BRISTOL, Tenn. – The Cameo Theatre annex resembled a giant yard sale Tuesday, as organizers prepared to shut the doors on a decade of drama and arts education.
From audio equipment, stage props, costumes and shelving to woodworking tools, cabinets, folding chairs and some 3,500 donated auto hubcaps, left to the theater by the estate of a supporter, everything must go, said Kenneth Hill, president of the nonprofit organization that owns the annex.
“We have a contract to sell the annex and must have everything out by the end of the month,” Hill said by phone Tuesday. “We haven’t closed on it yet, but are trying to sell off the inventory from 10 years of arts camps.”
A public sale has been scheduled Thursday, Friday and Saturday at the annex, a one-story brick building at 700 State St.
Items also fill the stage inside the theater, which is on the Virginia side of town.
Twana Meade, of Sullins Academy, walked quickly through the stacks of items Tuesday afternoon.
“We’re going to look at their choir risers and some other things. We just wanted to see what was available and see if there was anything we could use,” Meade said.
Joan Pardue said she helped organize the items and came back to see what would be sold.
The Appalachian Educational Communications Corp., which operates a local Christian radio station, owns both the annex and theater. The arts and music camps ended three years ago, when funding dried up, Hill said.
“It’s unfortunate, but there just was no money to continue,” Hill said. “This is a very difficult thing – especially for our folks who operated the outreach for the youngsters. We wish we could have continued.”
For a decade, the organization operated summer and winter camps for young people, presented film festivals and live musical performances. A combination of rising insurance costs and declining donations doomed that portion of the operation.
“We didn’t operate with grants or endowments. We operated on donations – primarily from individuals. When people’s discretionary income is not as great, you don’t cut out essentials, you cut out what you give excess to. And we didn’t have the wherewithal to continue,” Hill said.
He declined to disclose who plans to buy the 8,000-square-foot annex and what the building’s future might hold.
Christina Blevins, executive director of Believe in Bristol’s Main Street program, also declined to discuss specifics, but said she is “very excited” and that it will be “great” for downtown.
Across State Street, the nearly 10,000-square-foot art-deco theater remains on the market and currently has an $875,000 asking price.

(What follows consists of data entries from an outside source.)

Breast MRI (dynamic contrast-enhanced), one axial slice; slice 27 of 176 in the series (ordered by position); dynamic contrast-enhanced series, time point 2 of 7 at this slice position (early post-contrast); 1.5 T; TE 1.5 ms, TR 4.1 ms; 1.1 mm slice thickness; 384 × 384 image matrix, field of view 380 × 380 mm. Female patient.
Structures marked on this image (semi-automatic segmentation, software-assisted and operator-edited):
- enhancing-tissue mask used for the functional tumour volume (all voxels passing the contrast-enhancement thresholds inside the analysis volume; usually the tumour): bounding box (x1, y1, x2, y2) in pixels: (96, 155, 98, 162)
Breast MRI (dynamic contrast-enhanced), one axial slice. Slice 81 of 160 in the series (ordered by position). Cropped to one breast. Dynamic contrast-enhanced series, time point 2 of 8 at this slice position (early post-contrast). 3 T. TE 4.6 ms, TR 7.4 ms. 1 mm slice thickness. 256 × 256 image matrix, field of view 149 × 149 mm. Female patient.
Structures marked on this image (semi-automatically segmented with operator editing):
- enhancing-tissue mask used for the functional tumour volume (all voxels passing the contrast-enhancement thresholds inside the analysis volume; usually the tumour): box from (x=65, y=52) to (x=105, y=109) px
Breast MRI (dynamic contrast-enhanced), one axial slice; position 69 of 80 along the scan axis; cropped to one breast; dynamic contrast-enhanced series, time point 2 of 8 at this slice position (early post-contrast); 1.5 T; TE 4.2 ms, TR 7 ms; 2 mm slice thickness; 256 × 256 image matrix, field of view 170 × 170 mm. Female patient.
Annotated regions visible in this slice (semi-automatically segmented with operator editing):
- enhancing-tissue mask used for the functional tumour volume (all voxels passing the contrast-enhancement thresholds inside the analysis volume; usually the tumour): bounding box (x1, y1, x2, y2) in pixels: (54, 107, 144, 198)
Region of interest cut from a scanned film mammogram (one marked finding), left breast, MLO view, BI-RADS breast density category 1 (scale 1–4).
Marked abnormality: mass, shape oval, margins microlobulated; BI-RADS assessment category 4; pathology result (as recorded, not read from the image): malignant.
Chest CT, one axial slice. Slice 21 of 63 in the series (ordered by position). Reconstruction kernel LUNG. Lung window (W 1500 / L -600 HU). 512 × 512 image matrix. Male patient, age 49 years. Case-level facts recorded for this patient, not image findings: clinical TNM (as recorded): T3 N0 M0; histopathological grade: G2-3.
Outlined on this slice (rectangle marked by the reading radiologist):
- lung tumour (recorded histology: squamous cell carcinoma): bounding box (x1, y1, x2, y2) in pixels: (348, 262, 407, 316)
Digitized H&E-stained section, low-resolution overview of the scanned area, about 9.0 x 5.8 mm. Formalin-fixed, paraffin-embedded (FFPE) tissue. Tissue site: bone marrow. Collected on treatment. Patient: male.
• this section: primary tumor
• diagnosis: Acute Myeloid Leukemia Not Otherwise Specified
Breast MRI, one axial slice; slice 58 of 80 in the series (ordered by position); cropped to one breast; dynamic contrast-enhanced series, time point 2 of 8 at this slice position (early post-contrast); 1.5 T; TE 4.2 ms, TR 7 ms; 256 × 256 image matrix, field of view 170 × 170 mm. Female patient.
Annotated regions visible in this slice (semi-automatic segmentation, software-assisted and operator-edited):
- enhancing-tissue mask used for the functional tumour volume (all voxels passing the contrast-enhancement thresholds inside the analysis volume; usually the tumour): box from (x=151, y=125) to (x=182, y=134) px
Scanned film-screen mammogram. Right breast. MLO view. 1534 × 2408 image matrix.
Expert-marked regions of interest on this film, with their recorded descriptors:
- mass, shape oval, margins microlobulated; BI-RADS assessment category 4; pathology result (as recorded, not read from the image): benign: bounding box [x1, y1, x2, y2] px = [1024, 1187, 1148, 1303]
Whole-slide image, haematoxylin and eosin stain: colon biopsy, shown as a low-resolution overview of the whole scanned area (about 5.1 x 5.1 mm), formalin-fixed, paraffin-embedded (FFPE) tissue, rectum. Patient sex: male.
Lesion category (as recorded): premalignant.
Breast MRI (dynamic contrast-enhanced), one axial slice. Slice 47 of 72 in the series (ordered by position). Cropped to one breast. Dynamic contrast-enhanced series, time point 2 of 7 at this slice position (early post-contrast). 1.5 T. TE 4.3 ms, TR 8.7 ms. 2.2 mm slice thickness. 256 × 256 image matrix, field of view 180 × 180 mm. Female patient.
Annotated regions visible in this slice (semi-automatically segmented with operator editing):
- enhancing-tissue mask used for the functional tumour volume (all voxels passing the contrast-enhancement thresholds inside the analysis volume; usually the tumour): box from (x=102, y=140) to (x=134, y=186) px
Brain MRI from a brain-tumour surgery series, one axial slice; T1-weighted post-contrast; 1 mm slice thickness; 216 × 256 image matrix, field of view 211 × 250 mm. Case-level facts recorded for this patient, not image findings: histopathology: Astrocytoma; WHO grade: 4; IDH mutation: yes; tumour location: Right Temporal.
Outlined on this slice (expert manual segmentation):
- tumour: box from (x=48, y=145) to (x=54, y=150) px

A previous appraisal fixed its value at $1.25 million, but city property records place the value at $195,600.
“There is moderate interest,” real estate agent Wally Boyd said of the building. “I’ve had several very interested parties, but nothing has happened yet. The major complaint has been a lack of parking – that seemed to be the dagger a couple of times.”
A new roof and other improvements were made to the theater in the past year, Boyd said.
The Cameo was established as a vaudeville theatre – primarily attracting audiences and performers from the passenger trains that regularly stopped in the Twin City. It was used as a movie theater in the years that followed and the asking price includes an antique movie projector. The nonprofit organization acquired the theater in 1995.
Blevins wasn’t optimistic about the prospects for finding a buyer.
“We think it would be great to get someone in there to do a movie theater – maybe old movies, black and white, something cool,” Blevins said. “But right now, I don’t foresee that property going for what they’re asking.”While people reminisce about the Cameo, the downtown group doesn’t consider it a significant part of their revitalization efforts, Blevins said.
“The Cameo would have been more important if it still had the historic value, but when they [previous owners] changed the facade in the late 50s or early 60s, they diminished its [historic] value. Had they not, it would have been something spectacular,” Blevins said.
Because of those changes, the Cameo is listed as a non-contributing building to the downtown’s inclusion on the National Register of Historic Places.
Built in 1925, the Cameo predated the historic 1927 Bristol Sessions country music recordings by two years and the nearby Paramount Center for the Arts by six. It is among the 20 oldest theaters in Virginia, according to the League of Historic American Theatres.
The sale is scheduled from 9 a.m. to 1 p.m. Thursday and Friday and from 8 a.m. until noon Saturday.